Dataset entries:
((
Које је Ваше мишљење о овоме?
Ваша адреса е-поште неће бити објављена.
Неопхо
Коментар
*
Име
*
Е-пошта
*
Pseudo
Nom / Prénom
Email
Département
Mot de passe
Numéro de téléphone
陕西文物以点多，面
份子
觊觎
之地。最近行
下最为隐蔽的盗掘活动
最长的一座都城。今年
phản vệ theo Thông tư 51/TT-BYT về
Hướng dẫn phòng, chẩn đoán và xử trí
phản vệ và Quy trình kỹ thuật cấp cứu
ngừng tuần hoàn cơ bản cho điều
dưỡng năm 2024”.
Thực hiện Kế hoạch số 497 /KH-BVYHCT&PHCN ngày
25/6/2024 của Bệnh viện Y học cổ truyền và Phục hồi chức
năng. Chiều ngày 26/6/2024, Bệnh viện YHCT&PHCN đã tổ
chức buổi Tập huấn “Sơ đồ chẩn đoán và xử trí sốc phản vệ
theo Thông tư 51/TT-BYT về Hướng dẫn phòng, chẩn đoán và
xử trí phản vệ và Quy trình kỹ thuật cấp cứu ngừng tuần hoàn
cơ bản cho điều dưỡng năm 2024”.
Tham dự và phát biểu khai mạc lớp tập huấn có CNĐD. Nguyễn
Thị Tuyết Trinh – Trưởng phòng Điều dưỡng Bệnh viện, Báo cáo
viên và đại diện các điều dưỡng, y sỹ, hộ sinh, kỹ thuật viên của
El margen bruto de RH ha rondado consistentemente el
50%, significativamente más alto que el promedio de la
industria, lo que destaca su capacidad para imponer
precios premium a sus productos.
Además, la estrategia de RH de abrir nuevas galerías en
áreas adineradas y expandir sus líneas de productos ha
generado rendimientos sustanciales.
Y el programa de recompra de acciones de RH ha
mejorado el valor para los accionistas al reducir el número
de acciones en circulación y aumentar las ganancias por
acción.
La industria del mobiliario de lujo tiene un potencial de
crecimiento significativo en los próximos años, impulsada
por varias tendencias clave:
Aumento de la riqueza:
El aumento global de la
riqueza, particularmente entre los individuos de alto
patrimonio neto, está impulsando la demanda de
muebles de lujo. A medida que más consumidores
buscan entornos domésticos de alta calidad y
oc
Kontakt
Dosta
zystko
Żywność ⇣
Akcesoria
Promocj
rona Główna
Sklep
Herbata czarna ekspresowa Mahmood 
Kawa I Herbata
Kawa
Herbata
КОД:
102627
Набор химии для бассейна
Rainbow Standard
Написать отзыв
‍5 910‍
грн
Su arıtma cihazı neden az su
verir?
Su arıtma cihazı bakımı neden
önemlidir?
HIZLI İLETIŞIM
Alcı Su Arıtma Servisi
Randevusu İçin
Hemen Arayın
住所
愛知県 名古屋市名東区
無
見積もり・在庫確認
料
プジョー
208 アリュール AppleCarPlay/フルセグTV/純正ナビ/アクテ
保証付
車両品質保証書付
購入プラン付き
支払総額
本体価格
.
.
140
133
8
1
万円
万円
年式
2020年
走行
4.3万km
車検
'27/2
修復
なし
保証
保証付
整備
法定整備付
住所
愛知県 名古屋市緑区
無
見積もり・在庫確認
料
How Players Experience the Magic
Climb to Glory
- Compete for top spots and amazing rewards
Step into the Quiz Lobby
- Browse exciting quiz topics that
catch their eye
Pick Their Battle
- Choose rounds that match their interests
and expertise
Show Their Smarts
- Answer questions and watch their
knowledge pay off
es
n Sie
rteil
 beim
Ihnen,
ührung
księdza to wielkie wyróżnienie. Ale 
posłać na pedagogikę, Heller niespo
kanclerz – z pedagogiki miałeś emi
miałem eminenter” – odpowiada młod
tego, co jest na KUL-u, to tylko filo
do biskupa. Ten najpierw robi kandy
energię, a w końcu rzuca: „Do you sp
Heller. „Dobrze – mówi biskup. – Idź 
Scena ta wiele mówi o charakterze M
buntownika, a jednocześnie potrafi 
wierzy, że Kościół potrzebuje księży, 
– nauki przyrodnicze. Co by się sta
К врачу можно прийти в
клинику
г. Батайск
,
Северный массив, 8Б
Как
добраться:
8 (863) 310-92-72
))
▶ **WORK TO COMPLETE**
Transcribe the data above verbatim.

▶ **RESULT FOR THIS TASK**
Које је Ваше мишљење о овоме?
Ваша адреса е-поште неће бити објављена.
Неопхо
Коментар
*
Име
*
Е-пошта
*
Pseudo
Nom / Prénom
Email
Département
Mot de passe
Numéro de téléphone
陕西文物以点多，面
份子
觊觎
之地。最近行
下最为隐蔽的盗掘活动
最长的一座都城。今年
phản vệ theo Thông tư 51/TT-BYT về
Hướng dẫn phòng, chẩn đoán và xử trí
phản vệ và Quy trình kỹ thuật cấp cứu
ngừng tuần hoàn cơ bản cho điều
dưỡng năm 2024”.
Thực hiện Kế hoạch số 497 /KH-BVYHCT&PHCN ngày
25/6/2024 của Bệnh viện Y học cổ truyền và Phục hồi chức
năng. Chiều ngày 26/6/2024, Bệnh viện YHCT&PHCN đã tổ
chức buổi Tập huấn “Sơ đồ chẩn đoán và xử trí sốc phản vệ
theo Thông tư 51/TT-BYT về Hướng dẫn phòng, chẩn đoán và
xử trí phản vệ và Quy trình kỹ thuật cấp cứu ngừng tuần hoàn
cơ bản cho điều dưỡng năm 2024”.
Tham dự và phát biểu khai mạc lớp tập huấn có CNĐD. Nguyễn
Thị Tuyết Trinh – Trưởng phòng Điều dưỡng Bệnh viện, Báo cáo
viên và đại diện các điều dưỡng, y sỹ, hộ sinh, kỹ thuật viên của
El margen bruto de RH ha rondado consistentemente el
50%, significativamente más alto que el promedio de la
industria, lo que destaca su capacidad para imponer
precios premium a sus productos.
Además, la estrategia de RH de abrir nuevas galerías en
áreas adineradas y expandir sus líneas de productos ha
generado rendimientos sustanciales.
Y el programa de recompra de acciones de RH ha
mejorado el valor para los accionistas al reducir el número
de acciones en circulación y aumentar las ganancias por
acción.
La industria del mobiliario de lujo tiene un potencial de
crecimiento significativo en los próximos años, impulsada
por varias tendencias clave:
Aumento de la riqueza:
El aumento global de la
riqueza, particularmente entre los individuos de alto
patrimonio neto, está impulsando la demanda de
muebles de lujo. A medida que más consumidores
buscan entornos domésticos de alta calidad y
oc
Kontakt
Dosta
zystko
Żywność ⇣
Akcesoria
Promocj
rona Główna
Sklep
Herbata czarna ekspresowa Mahmood 
Kawa I Herbata
Kawa
Herbata
КОД:
102627
Набор химии для бассейна
Rainbow Standard
Написать отзыв
‍5 910‍
грн
Su arıtma cihazı neden az su
verir?
Su arıtma cihazı bakımı neden
önemlidir?
HIZLI İLETIŞIM
Alcı Su Arıtma Servisi
Randevusu İçin
Hemen Arayın
住所
愛知県 名古屋市名東区
無
見積もり・在庫確認
料
プジョー
208 アリュール AppleCarPlay/フルセグTV/純正ナビ/アクテ
保証付
車両品質保証書付
購入プラン付き
支払総額
本体価格
.
.
140
133
8
1
万円
万円
年式
2020年
走行
4.3万km
車検
'27/2
修復
なし
保証
保証付
整備
法定整備付
住所
愛知県 名古屋市緑区
無
見積もり・在庫確認
料
How Players Experience the Magic
Climb to Glory
- Compete for top spots and amazing rewards
Step into the Quiz Lobby
- Browse exciting quiz topics that
catch their eye
Pick Their Battle
- Choose rounds that match their interests
and expertise
Show Their Smarts
- Answer questions and watch their
knowledge pay off
es
n Sie
rteil
 beim
Ihnen,
ührung
księdza to wielkie wyróżnienie. Ale 
posłać na pedagogikę, Heller niespo
kanclerz – z pedagogiki miałeś emi
miałem eminenter” – odpowiada młod
tego, co jest na KUL-u, to tylko filo
do biskupa. Ten najpierw robi kandy
energię, a w końcu rzuca: „Do you sp
Heller. „Dobrze – mówi biskup. – Idź 
Scena ta wiele mówi o charakterze M
buntownika, a jednocześnie potrafi 
wierzy, że Kościół potrzebuje księży, 
– nauki przyrodnicze. Co by się sta
К врачу можно прийти в
клинику
г. Батайск
,
Северный массив, 8Б
Как
добраться:
8 (863) 310-92-72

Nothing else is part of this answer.